The writers don’t play Czuchry as “the hot one” as much as they could — season two was almost a complete dry spell for Cary — but it would be a waste of good looks to ground him entirely with on-the-job resolve. So, the two most recent episodes had him sleeping with his co-council Dana Lodge (Monica Raymund), while both of them individually battened up the sexual tension with the mysterious, leather-jacket-clad investigator Kalinda (Archie Panjabi). “We have this Dana-Kalinda triangle that’s been slowly building in a personal-professional way, and I love that about the show,” said Czuchry. “Anytime the show is really successful I think all the personal and professional lines come together.”
Network TV does not lack for lawyer shows, yet “The Good Wife” has managed to stand out. It’s been a critical darling, lavished with award nominations and several big wins, mostly for Margulies, who has won an Emmy and Golden Globe for her role, and is nominated for another Golden Globe in 2012 for best actress in a television drama series. But the show has taken a hit in its third season, down about two million viewers. Critics and fans complained of weak plotlines at the outset of the season, but the show’s real adversary was the move from its Tuesday night slot to Sunday at 9 p.m., where it had to contend with the NFL and its DVR-befuddling delays. All things considered, the show has emerged relatively unscathed. Asked what distinguishes “The Good Wife” from the rest of the “Law and Order”-ly pack, Czuchry brought up “Perry Mason,” an unlikely comparison given the shows’ premises are so different, and that Czuchry is at least a generation too young to be a “Perry Mason” fan. “But as a point of reference, what people really enjoyed about ‘Perry Mason’ was its brightness and its positivity in the beginning, middle, end as far as the case was always going to come out in a good way,” said Czuchry. “I think why people connect with our show is the opposite of that, when unexpected things happen, or the gray areas of the law.”

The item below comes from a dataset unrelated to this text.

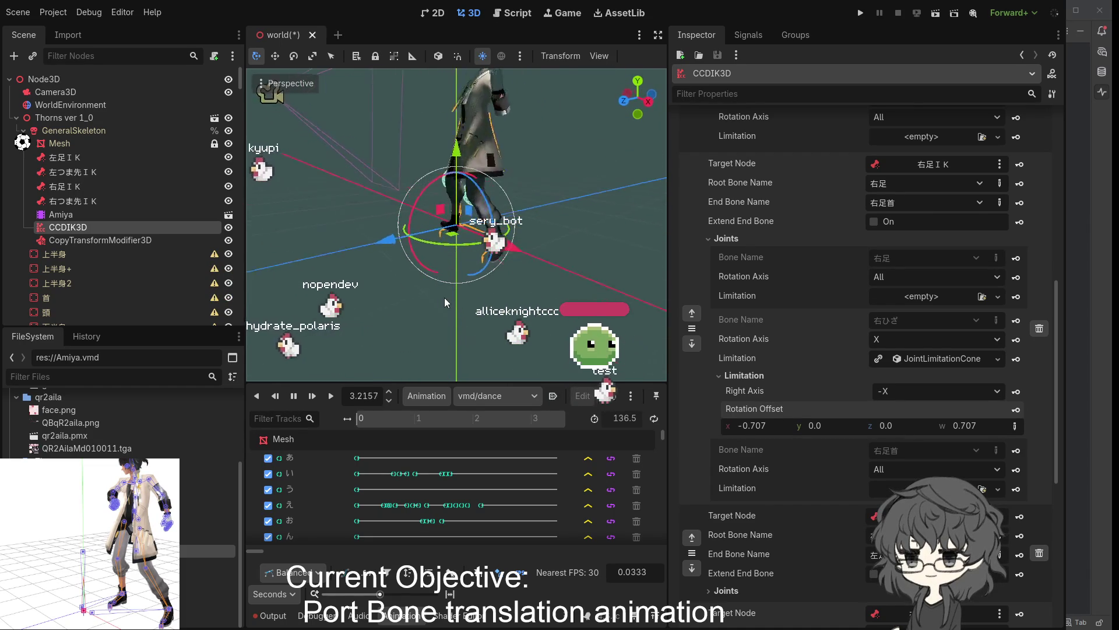
pyautogui.scroll(-5, 508, 295)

Czuchry moved from Los Angeles to New York for the show, which shoots May through July in Greenpoint, Brooklyn. He lives in the West Village, where he “likes the energy.” He is not dating anyone and says he hasn’t really since he moved to New York. Primarily a television actor, Czuchry’s chosen his small-screen projects wisely, appearing on mainstream successes such as “Gilmore Girls” and “Friday Night Lights.”
The same cannot be said for the last movie he made, the film adaptation of Tucker Max’s autobiographical, best-selling bro book “I Hope They Serve Beer in Hell,” which can be filed under “flop.” In it, Czuchry played Max, an unapologetic drunk, womanizing, overgrown frat boy. If this interview was any indication, Czuchry has little in common with that character, or that type of guy in general. Quiet to the point of shy, yet unfailingly polite, he said work is his main focus, though he has found time to take a photographer class at the International Center of Photography. When pressed about the show and any opinions on plotlines — past, current or upcoming — he would not veer from neutral praise. Finally, this being Men’s Week, he even steered the conversation toward fashion all by himself, name-checking designers he likes, such as John Varvatos, and those who like him, including Bernardo Rojo, who made Czuchry tuxedos for the Emmy and SAG awards.
His fashion interests extend beyond the red carpet. At the end of the shoot, he changed back into the John Varvatos sweater and Uniqlo jeans he arrived in, then put on a silver Varvatos necklace with a cross dangling from it that took the look in a far more style-conscious direction. “I like clothes, in what they — again, talking about energies — what it brings out in you,” said Czuchry. “If you put a leather jacket on, you feel differently than if you put a suit on, and I love that aspect of clothes.”